(Beginning of Record set)
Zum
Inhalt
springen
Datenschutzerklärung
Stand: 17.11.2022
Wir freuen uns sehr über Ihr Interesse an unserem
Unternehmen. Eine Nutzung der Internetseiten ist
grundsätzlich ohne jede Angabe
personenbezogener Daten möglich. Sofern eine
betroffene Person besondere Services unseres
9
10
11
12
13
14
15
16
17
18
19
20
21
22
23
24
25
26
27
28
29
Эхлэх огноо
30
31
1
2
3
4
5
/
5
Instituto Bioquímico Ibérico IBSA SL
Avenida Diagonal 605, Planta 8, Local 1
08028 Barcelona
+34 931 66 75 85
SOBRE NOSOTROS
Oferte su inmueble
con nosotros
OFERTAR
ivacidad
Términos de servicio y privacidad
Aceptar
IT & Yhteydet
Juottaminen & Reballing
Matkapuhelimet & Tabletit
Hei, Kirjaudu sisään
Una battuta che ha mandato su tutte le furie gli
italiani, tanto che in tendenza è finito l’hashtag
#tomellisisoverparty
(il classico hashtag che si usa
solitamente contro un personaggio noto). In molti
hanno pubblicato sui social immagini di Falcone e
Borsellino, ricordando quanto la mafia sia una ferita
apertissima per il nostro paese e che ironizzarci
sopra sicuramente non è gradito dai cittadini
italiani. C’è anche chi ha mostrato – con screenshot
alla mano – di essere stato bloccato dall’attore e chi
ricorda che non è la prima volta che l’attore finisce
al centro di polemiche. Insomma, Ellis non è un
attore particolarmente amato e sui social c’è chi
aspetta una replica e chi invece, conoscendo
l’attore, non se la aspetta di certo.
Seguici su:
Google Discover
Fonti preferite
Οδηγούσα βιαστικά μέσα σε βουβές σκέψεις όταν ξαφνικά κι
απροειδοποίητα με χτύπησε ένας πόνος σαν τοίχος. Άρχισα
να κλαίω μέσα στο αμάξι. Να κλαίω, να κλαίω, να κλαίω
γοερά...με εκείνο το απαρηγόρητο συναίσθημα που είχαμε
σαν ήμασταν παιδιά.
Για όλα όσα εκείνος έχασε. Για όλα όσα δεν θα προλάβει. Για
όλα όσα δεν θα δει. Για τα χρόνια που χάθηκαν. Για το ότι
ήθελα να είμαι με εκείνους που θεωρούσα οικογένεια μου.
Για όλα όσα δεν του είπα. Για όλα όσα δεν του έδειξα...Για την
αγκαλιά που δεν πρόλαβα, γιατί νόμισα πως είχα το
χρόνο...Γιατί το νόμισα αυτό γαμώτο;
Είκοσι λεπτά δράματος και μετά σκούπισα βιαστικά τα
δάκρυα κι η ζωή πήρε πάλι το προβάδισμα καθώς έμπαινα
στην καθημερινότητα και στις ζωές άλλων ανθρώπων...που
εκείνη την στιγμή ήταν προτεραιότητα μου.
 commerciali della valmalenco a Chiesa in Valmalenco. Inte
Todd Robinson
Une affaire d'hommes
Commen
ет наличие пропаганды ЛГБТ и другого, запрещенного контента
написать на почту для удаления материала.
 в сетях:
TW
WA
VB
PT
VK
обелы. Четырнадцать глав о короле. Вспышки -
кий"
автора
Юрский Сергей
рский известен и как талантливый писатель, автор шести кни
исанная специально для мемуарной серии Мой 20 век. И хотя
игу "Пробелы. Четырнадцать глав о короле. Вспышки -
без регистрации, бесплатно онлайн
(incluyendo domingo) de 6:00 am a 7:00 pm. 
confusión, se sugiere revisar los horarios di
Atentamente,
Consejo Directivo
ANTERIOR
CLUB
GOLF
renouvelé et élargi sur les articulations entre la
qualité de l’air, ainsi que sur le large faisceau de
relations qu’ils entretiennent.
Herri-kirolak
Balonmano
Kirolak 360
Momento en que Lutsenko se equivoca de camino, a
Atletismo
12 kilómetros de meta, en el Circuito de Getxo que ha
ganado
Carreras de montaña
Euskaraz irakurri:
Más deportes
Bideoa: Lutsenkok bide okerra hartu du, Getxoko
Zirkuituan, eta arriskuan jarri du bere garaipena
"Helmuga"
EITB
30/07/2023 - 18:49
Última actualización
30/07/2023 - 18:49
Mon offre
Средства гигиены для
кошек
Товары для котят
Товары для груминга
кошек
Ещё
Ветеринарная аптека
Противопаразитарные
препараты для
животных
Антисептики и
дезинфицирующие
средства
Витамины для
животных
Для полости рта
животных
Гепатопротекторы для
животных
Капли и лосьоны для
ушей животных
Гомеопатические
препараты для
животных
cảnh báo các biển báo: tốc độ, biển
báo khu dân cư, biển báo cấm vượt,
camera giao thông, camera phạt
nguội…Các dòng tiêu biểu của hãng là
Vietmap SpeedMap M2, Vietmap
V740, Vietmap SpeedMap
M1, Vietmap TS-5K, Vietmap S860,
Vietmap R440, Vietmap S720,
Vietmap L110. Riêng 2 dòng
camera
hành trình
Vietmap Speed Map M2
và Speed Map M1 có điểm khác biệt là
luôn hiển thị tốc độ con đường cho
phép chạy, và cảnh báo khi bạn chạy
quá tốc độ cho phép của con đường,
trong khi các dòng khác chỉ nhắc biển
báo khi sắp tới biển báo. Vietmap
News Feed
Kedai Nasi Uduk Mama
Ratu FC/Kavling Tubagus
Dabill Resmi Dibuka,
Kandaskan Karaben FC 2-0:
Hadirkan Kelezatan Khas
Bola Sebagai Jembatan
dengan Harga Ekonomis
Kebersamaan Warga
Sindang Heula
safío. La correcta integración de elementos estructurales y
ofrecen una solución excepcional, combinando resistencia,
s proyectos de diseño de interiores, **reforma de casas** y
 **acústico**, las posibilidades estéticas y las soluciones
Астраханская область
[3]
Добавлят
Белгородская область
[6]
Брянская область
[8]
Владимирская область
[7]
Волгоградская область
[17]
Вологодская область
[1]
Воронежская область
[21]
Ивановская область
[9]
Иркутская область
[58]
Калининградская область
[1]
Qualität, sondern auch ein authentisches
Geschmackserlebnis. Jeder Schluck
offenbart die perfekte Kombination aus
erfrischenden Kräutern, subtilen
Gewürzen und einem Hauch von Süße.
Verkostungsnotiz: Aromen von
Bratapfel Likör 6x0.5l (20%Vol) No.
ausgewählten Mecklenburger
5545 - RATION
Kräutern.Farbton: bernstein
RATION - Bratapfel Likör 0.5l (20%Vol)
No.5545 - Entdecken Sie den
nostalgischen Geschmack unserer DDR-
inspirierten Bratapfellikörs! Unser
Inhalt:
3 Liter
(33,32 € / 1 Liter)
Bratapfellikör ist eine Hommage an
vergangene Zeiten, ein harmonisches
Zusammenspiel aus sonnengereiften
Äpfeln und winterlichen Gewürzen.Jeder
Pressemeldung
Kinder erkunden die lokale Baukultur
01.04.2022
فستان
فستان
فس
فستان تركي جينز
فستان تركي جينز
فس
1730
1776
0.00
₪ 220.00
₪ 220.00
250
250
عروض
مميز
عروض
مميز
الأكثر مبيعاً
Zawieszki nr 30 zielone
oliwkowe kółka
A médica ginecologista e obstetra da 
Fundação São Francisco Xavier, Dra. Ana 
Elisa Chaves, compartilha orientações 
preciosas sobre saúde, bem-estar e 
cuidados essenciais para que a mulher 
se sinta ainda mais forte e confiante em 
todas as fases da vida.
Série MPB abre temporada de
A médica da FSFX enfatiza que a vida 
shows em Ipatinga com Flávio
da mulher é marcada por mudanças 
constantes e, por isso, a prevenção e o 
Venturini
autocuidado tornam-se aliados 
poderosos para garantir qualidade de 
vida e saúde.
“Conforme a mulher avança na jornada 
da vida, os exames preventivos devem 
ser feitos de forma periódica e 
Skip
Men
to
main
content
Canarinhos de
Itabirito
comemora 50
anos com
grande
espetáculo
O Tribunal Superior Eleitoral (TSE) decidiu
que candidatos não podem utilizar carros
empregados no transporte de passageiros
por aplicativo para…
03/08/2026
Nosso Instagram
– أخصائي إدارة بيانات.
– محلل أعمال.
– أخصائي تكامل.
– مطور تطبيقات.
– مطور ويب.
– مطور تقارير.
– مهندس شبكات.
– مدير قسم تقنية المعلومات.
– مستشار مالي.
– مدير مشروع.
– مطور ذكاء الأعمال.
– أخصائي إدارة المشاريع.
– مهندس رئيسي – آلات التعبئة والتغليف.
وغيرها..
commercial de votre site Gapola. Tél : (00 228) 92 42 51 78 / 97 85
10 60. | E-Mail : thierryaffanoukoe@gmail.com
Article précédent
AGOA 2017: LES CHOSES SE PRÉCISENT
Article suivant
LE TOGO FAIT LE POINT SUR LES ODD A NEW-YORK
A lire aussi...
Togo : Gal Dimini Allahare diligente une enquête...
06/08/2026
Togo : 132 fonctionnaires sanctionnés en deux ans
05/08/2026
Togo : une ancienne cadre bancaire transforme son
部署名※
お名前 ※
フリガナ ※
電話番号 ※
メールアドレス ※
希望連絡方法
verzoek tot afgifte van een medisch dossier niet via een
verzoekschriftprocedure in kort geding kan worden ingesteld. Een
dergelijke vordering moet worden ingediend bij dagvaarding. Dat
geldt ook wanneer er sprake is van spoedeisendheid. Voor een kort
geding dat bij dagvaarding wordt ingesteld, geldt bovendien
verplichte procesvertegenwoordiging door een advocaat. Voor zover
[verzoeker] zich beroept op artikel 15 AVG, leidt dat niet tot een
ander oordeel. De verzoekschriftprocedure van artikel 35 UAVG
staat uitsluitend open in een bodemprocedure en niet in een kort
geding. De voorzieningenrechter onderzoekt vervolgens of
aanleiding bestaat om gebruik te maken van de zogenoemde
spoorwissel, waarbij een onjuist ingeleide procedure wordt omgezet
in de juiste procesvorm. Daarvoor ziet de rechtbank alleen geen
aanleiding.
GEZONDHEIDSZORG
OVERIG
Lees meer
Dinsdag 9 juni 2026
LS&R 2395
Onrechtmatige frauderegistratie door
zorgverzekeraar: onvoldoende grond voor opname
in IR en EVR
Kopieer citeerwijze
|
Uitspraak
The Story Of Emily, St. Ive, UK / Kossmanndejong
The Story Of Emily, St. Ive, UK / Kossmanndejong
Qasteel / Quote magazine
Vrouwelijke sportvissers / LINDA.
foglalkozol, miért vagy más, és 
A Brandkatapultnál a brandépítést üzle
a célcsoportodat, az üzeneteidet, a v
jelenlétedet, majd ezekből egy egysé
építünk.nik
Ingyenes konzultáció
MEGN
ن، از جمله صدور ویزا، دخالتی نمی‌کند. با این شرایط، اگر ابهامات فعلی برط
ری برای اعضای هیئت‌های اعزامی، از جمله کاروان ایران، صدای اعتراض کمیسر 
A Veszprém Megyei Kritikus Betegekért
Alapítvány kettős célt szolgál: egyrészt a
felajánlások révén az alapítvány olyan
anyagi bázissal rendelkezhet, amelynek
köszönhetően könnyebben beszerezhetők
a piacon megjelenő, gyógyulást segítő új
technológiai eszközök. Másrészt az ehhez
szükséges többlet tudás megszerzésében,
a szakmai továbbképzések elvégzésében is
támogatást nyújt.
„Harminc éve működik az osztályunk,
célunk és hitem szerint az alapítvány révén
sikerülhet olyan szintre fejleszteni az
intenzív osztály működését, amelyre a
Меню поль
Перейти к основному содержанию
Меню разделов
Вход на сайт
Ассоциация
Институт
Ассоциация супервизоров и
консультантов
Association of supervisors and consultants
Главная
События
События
(End of Record set)
Return a word-for-word copy of the lines above from the one holding "Ивановская область" through the one holding "empregados no transporte de passageiros", with both of them included and nothing besides.

Solution
Ивановская область
[9]
Иркутская область
[58]
Калининградская область
[1]
Qualität, sondern auch ein authentisches
Geschmackserlebnis. Jeder Schluck
offenbart die perfekte Kombination aus
erfrischenden Kräutern, subtilen
Gewürzen und einem Hauch von Süße.
Verkostungsnotiz: Aromen von
Bratapfel Likör 6x0.5l (20%Vol) No.
ausgewählten Mecklenburger
5545 - RATION
Kräutern.Farbton: bernstein
RATION - Bratapfel Likör 0.5l (20%Vol)
No.5545 - Entdecken Sie den
nostalgischen Geschmack unserer DDR-
inspirierten Bratapfellikörs! Unser
Inhalt:
3 Liter
(33,32 € / 1 Liter)
Bratapfellikör ist eine Hommage an
vergangene Zeiten, ein harmonisches
Zusammenspiel aus sonnengereiften
Äpfeln und winterlichen Gewürzen.Jeder
Pressemeldung
Kinder erkunden die lokale Baukultur
01.04.2022
فستان
فستان
فس
فستان تركي جينز
فستان تركي جينز
فس
1730
1776
0.00
₪ 220.00
₪ 220.00
250
250
عروض
مميز
عروض
مميز
الأكثر مبيعاً
Zawieszki nr 30 zielone
oliwkowe kółka
A médica ginecologista e obstetra da 
Fundação São Francisco Xavier, Dra. Ana 
Elisa Chaves, compartilha orientações 
preciosas sobre saúde, bem-estar e 
cuidados essenciais para que a mulher 
se sinta ainda mais forte e confiante em 
todas as fases da vida.
Série MPB abre temporada de
A médica da FSFX enfatiza que a vida 
shows em Ipatinga com Flávio
da mulher é marcada por mudanças 
constantes e, por isso, a prevenção e o 
Venturini
autocuidado tornam-se aliados 
poderosos para garantir qualidade de 
vida e saúde.
“Conforme a mulher avança na jornada 
da vida, os exames preventivos devem 
ser feitos de forma periódica e 
Skip
Men
to
main
content
Canarinhos de
Itabirito
comemora 50
anos com
grande
espetáculo
O Tribunal Superior Eleitoral (TSE) decidiu
que candidatos não podem utilizar carros
empregados no transporte de passageiros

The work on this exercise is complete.